In its preparedness for the annual Traslacion, the Department of Health (DOH) today reminded devotees who are not feeling well to seek immediate help from any of the fourteen medical teams deployed along the route of the procession during this religious feast held every January 8-10.
Every year, the DOH deploys medical teams from its various Metro Manila hospitals to assist participants in the January event that commemorates the transfer (hence, the term Traslacion) of the Black Nazarene image from Intramuros to Quiapo Church (also known as the St. John the Baptist Church or Minor Basilica of the Black Nazarene), where it has stayed since 1787.
Aside from the DOH teams, other medical teams will be deployed to the event by organizations such as the Philippine Red Cross, the Philippine National Police (PNP), the Metropolitan Manila Development Authority, and volunteer groups.
“All DOH hospitals will be on ‘Code White’ alert status, which refers to the readiness status of hospital manpower such as general and orthopaedic surgeons, anaesthesiologists, internists, operating room nurses, ophthalmologists, and otorhinolaryngologists, to respond to any emergency situation,” Health Secretary Francisco Duque III declared, adding that emergency health service, nursing, and administrative personnel residing at the hospital dormitories are also placed on an on-call status to enable immediate mobilization.
Likewise, the DOH Operations Center will be on 24/7 monitoring to facilitate any additional support that may be needed by the deployed teams. The DOH-NCR Regional Health Office will establish a communication post Quiapo Base for quick assistance.

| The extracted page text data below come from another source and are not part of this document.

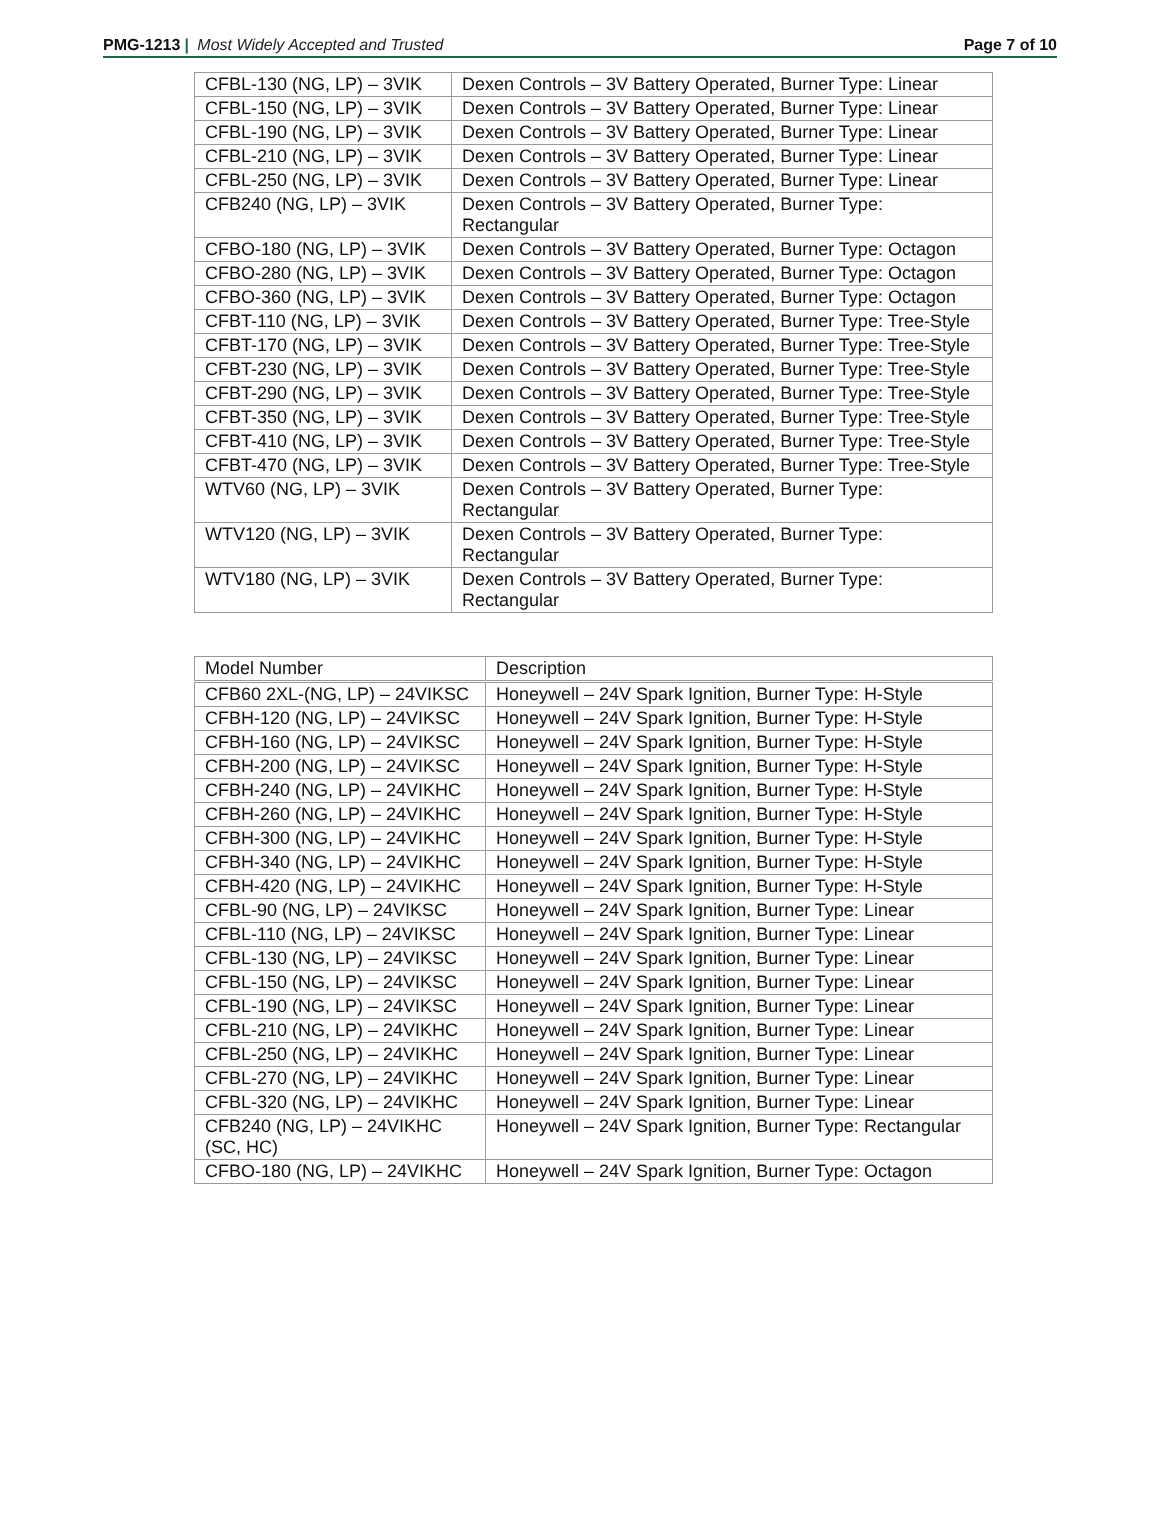PMG-1213 | Most Widely Accepted and Trusted Page 7 of 10
| CFBL-130 (NG, LP) – 3VIK | Dexen Controls – 3V Battery Operated, Burner Type: Linear |
| CFBL-150 (NG, LP) – 3VIK | Dexen Controls – 3V Battery Operated, Burner Type: Linear |
| CFBL-190 (NG, LP) – 3VIK | Dexen Controls – 3V Battery Operated, Burner Type: Linear |
| CFBL-210 (NG, LP) – 3VIK | Dexen Controls – 3V Battery Operated, Burner Type: Linear |
| CFBL-250 (NG, LP) – 3VIK | Dexen Controls – 3V Battery Operated, Burner Type: Linear |
| CFB240 (NG, LP) – 3VIK | Dexen Controls – 3V Battery Operated, Burner Type: Rectangular |
| CFBO-180 (NG, LP) – 3VIK | Dexen Controls – 3V Battery Operated, Burner Type: Octagon |
| CFBO-280 (NG, LP) – 3VIK | Dexen Controls – 3V Battery Operated, Burner Type: Octagon |
| CFBO-360 (NG, LP) – 3VIK | Dexen Controls – 3V Battery Operated, Burner Type: Octagon |
| CFBT-110 (NG, LP) – 3VIK | Dexen Controls – 3V Battery Operated, Burner Type: Tree-Style |
| CFBT-170 (NG, LP) – 3VIK | Dexen Controls – 3V Battery Operated, Burner Type: Tree-Style |
| CFBT-230 (NG, LP) – 3VIK | Dexen Controls – 3V Battery Operated, Burner Type: Tree-Style |
| CFBT-290 (NG, LP) – 3VIK | Dexen Controls – 3V Battery Operated, Burner Type: Tree-Style |
| CFBT-350 (NG, LP) – 3VIK | Dexen Controls – 3V Battery Operated, Burner Type: Tree-Style |
| CFBT-410 (NG, LP) – 3VIK | Dexen Controls – 3V Battery Operated, Burner Type: Tree-Style |
| CFBT-470 (NG, LP) – 3VIK | Dexen Controls – 3V Battery Operated, Burner Type: Tree-Style |
| WTV60 (NG, LP) – 3VIK | Dexen Controls – 3V Battery Operated, Burner Type: Rectangular |
| WTV120 (NG, LP) – 3VIK | Dexen Controls – 3V Battery Operated, Burner Type: Rectangular |
| WTV180 (NG, LP) – 3VIK | Dexen Controls – 3V Battery Operated, Burner Type: Rectangular |
| Model Number | Description |
| --- | --- |
| CFB60 2XL-(NG, LP) – 24VIKSC | Honeywell – 24V Spark Ignition, Burner Type: H-Style |
| CFBH-120 (NG, LP) – 24VIKSC | Honeywell – 24V Spark Ignition, Burner Type: H-Style |
| CFBH-160 (NG, LP) – 24VIKSC | Honeywell – 24V Spark Ignition, Burner Type: H-Style |
| CFBH-200 (NG, LP) – 24VIKSC | Honeywell – 24V Spark Ignition, Burner Type: H-Style |
| CFBH-240 (NG, LP) – 24VIKHC | Honeywell – 24V Spark Ignition, Burner Type: H-Style |
| CFBH-260 (NG, LP) – 24VIKHC | Honeywell – 24V Spark Ignition, Burner Type: H-Style |
| CFBH-300 (NG, LP) – 24VIKHC | Honeywell – 24V Spark Ignition, Burner Type: H-Style |
| CFBH-340 (NG, LP) – 24VIKHC | Honeywell – 24V Spark Ignition, Burner Type: H-Style |
| CFBH-420 (NG, LP) – 24VIKHC | Honeywell – 24V Spark Ignition, Burner Type: H-Style |
| CFBL-90 (NG, LP) – 24VIKSC | Honeywell – 24V Spark Ignition, Burner Type: Linear |
| CFBL-110 (NG, LP) – 24VIKSC | Honeywell – 24V Spark Ignition, Burner Type: Linear |
| CFBL-130 (NG, LP) – 24VIKSC | Honeywell – 24V Spark Ignition, Burner Type: Linear |
| CFBL-150 (NG, LP) – 24VIKSC | Honeywell – 24V Spark Ignition, Burner Type: Linear |
| CFBL-190 (NG, LP) – 24VIKSC | Honeywell – 24V Spark Ignition, Burner Type: Linear |
| CFBL-210 (NG, LP) – 24VIKHC | Honeywell – 24V Spark Ignition, Burner Type: Linear |
| CFBL-250 (NG, LP) – 24VIKHC | Honeywell – 24V Spark Ignition, Burner Type: Linear |
| CFBL-270 (NG, LP) – 24VIKHC | Honeywell – 24V Spark Ignition, Burner Type: Linear |
| CFBL-320 (NG, LP) – 24VIKHC | Honeywell – 24V Spark Ignition, Burner Type: Linear |
| CFB240 (NG, LP) – 24VIKHC (SC, HC) | Honeywell – 24V Spark Ignition, Burner Type: Rectangular |
| CFBO-180 (NG, LP) – 24VIKHC | Honeywell – 24V Spark Ignition, Burner Type: Octagon |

The DOH advises the expected 18-20 million devotees (PNP estimate) participating in the procession to bring enough drinking water to avoid dehydration, to wear comfortable clothes and protective footwear, to bring raincoats or ponchos in preparedness for rain, and to bring hats, fans, and handkerchiefs in case it becomes hot and sunny during these outdoor activities.
People on medication are advised to bring their medicines along with them especially those with chronic asthma, hypertension or diabetes. People who are sick, or pregnant, or with severe medical conditions, are advised to take extra precautions or opt to forgo the activity altogether. Devotees are also advised to refrain from bringing infants, young children, and the elderly to the procession to avoid injury. Participants are also encouraged to have an identification card with them that states who to contact in case of an emergency, one’s blood type, history of allergies, or existing medical condition.
“We appeal to devotees to take care of their health if they are joining the Traslacion. Should you feel any symptom of sickness or suffer an injury as may happen in large crowds, go to our medical teams who are ready to help.” the health chief reiterated.